Blocking a single enzyme could help prevent heart disease and diabetes

Maintaining a healthy immune system depends on the body’s ability to control inflammation. But when this process spirals out of balance, it can damage cells and drive serious diseases like heart disease, cancer, and diabetes. At the center of this problem are immune cells called macrophages, which play key roles in regulating inflammation, cholesterol metabolism, and tissue health. When their function breaks down, the risk of chronic disease rises sharply.

Macrophages serve as frontline defenders, responding to pathogens, clearing debris, and coordinating the immune response. They also maintain balance in tissues by managing inflammation and metabolizing lipids. One of their most important tasks is regulating cholesterol—absorbing it, breaking it down, storing it safely, and transporting it out of the body when needed. This delicate system depends on specific transporters and enzymes that keep cholesterol from building up.

One of the key players in this process is a receptor called SR-BI, short for scavenger receptor class B type I. This protein helps macrophages both take in and release cholesterol, preventing harmful buildup inside cells. When SR-BI is disrupted, cholesterol starts to collect, transforming macrophages into foam cells—bloated, dysfunctional cells that spark chronic inflammation and trigger diseases like atherosclerosis.

Normally, macrophages use several pathways to manage cholesterol. They absorb it from low-density lipoprotein (LDL) particles, process it inside the cell, convert it into storage form, and finally export it with the help of proteins like ABCA1 and ABCG1.

HDL particles also play a vital role in carrying cholesterol away from tissues and back to the liver. SR-BI supports both uptake and release, creating a two-way street for cholesterol control.

But during inflammation, these processes begin to fail. Stress, injury, or infection activates inflammatory molecules such as lipopolysaccharides (LPS) and cytokines like interferon-gamma (IFNγ). These compounds reduce SR-BI expression and interfere with cholesterol absorption. As macrophages struggle to function, they contribute to disease progression rather than stopping it.

A research team led by Professor Subhrangsu S. Mandal at The University of Texas at Arlington uncovered a powerful mechanism behind this dysfunction. Their studies revealed that inflammation increases levels of an enzyme called indoleamine-2,3-dioxygenase 1, or IDO1. This enzyme breaks down the amino acid tryptophan into a molecule called kynurenine. Kynurenine, in turn, disrupts cholesterol metabolism in macrophages by reducing SR-BI expression.

“We found that by blocking the enzyme IDO1, we are able to control the inflammation in immune cells called macrophages,” Mandal explained. “By better understanding IDO1 and how to block it, we have the potential to better control inflammation and restore proper cholesterol processing, stopping many of these diseases in their tracks.”

> Input data:
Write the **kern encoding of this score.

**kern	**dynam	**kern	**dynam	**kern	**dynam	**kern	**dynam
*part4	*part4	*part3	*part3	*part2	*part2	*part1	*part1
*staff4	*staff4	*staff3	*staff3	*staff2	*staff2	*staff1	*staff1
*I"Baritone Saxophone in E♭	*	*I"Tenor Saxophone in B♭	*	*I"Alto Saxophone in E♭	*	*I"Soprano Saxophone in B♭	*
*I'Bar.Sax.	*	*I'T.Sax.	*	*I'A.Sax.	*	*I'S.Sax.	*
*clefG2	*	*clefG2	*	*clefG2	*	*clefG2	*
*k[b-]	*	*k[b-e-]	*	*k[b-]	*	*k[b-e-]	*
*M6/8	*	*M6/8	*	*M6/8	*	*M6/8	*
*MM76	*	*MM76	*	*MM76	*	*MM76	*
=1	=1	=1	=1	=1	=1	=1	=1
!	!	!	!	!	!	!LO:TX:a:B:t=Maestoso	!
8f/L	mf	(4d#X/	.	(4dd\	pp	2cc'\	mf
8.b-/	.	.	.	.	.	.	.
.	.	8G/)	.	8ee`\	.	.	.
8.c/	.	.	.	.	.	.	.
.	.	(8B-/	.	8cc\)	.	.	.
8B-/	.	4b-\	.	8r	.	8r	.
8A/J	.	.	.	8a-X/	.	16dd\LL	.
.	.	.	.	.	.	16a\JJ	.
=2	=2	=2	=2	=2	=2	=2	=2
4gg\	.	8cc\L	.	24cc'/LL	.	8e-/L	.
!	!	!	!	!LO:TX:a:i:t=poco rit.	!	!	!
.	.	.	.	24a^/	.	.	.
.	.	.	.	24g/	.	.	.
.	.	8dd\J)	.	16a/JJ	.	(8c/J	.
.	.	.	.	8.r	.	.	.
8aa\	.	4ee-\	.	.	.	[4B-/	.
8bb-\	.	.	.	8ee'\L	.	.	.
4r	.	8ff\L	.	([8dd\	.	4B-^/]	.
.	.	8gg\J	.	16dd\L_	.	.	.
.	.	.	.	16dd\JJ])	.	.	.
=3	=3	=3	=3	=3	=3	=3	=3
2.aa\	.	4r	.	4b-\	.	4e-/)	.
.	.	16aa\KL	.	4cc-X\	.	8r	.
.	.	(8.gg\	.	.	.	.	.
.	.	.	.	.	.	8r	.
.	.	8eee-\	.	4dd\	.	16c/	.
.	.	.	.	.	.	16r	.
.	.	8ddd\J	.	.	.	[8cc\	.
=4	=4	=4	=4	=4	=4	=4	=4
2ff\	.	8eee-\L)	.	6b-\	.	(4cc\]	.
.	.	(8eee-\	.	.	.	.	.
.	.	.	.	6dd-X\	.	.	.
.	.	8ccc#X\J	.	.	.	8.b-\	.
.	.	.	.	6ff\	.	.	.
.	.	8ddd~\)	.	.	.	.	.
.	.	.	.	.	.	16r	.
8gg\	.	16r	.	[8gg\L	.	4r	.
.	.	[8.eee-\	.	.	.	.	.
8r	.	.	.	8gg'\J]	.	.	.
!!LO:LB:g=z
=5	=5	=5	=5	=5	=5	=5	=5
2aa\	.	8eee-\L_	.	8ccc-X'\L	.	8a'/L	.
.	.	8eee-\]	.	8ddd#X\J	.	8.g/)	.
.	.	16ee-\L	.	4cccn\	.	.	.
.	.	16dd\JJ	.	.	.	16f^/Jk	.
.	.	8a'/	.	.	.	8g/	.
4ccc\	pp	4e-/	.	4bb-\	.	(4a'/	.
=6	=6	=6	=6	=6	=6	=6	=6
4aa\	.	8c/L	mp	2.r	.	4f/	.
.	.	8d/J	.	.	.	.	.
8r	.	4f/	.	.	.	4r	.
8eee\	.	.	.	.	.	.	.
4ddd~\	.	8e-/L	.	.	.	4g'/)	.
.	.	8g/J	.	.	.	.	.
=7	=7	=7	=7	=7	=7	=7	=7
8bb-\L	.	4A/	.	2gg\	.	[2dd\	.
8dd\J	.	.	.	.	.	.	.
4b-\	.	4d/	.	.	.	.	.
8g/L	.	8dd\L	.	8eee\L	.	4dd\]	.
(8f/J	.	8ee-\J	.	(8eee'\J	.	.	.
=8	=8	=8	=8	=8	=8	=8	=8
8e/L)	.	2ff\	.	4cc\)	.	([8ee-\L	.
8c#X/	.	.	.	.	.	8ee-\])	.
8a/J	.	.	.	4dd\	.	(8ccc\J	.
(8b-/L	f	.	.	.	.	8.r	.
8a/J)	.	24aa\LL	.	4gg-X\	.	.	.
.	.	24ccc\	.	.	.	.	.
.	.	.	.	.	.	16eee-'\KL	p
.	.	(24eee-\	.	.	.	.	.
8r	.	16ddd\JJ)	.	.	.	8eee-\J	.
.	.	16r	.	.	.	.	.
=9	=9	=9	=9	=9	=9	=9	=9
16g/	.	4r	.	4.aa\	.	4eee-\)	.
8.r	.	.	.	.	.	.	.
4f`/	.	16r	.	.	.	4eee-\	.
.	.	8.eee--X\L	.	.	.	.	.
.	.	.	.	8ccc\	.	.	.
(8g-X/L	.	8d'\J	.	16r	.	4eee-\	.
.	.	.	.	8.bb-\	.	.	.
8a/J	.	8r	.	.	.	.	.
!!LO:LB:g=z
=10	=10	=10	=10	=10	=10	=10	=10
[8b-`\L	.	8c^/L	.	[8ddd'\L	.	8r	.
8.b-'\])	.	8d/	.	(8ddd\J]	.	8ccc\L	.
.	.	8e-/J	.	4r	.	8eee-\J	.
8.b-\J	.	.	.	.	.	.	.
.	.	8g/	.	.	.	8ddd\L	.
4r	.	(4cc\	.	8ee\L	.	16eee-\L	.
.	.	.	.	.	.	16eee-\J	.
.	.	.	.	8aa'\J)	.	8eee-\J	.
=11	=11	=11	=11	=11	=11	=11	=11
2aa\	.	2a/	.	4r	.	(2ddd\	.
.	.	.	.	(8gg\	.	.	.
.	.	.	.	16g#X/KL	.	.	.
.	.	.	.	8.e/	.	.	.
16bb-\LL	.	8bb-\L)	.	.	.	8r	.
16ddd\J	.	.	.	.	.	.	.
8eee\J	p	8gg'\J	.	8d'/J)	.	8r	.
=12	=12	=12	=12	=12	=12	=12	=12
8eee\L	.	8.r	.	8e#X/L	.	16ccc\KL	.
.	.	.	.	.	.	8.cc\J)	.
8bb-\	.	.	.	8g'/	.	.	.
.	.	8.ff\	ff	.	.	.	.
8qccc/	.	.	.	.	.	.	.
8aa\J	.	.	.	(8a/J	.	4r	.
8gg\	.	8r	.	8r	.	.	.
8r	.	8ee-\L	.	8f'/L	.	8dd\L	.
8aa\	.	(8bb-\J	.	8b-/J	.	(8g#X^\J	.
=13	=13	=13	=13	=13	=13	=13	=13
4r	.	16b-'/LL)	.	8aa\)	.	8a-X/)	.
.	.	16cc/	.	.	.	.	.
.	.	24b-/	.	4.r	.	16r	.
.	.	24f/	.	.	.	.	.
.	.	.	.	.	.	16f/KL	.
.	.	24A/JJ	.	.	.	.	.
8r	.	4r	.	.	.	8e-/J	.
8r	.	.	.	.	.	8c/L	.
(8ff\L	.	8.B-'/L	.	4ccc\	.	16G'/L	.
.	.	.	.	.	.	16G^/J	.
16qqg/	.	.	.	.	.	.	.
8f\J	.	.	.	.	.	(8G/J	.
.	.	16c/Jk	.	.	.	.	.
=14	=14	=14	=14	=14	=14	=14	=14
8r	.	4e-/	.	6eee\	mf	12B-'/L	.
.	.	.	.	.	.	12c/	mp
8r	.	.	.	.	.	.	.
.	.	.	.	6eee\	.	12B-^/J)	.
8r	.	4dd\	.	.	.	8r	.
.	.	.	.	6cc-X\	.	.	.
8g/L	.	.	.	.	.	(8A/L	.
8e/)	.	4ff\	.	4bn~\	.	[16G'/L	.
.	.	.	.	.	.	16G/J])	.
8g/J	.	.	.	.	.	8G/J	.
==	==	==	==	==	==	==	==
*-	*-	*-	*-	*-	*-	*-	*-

> What you are asked to do:
Please carry on the article about blocking the IDO1 enzyme in macrophages, starting right after its final quotation from Mandal.

> Output:
The study showed that blocking IDO1—either by knocking it down or using inhibitors—reduced the production of kynurenine and restored the ability of macrophages to absorb cholesterol. This discovery highlights IDO1 as a potential drug target for controlling diseases driven by inflammation.

Beyond LPS, stimulation with IFNγ—a common inflammatory trigger—produced the same effects. It activated IDO1, increased kynurenine levels, and disrupted cholesterol uptake. Once IDO1 was blocked, however, macrophages recovered. These findings suggest that inflammation-induced activation of IDO1 is a shared pathway in chronic diseases such as diabetes, cancer, and cardiovascular conditions.

This insight matters because many chronic illnesses share a root cause: macrophage dysfunction and lipid imbalance. In today’s world, where processed foods, stress, and sedentary habits are widespread, the body’s lipid balance often becomes disrupted. This leads to excess fat being stored in tissues and immune cells, which sparks long-term inflammation.

Foam cells, formed from macrophages overloaded with cholesterol, are hallmarks of atherosclerosis. Their presence signals a broken system that drives heart disease and other metabolic disorders. By targeting IDO1, researchers believe it may be possible to correct this imbalance and halt disease progression before it starts.

Cholesterol homeostasis involves a complex network of uptake, storage, and export mechanisms. After entering macrophages, cholesterol is broken down into free cholesterol by lysosomes. The enzyme ACAT1 then re-esterifies it into cholesteryl esters (CEs), which are stored until needed. When it's time to remove it, CE is hydrolyzed, and free cholesterol is sent to external carriers like ApoA1 or HDL via ABCA1 and ABCG1.

SR-BI assists in this process by selectively taking in cholesteryl esters and exporting free cholesterol. It does this without destroying the HDL particles, making it essential for reverse cholesterol transport. While SR-BI is highly active in the liver, it also plays a vital role in macrophages, helping them manage cholesterol even during periods of stress.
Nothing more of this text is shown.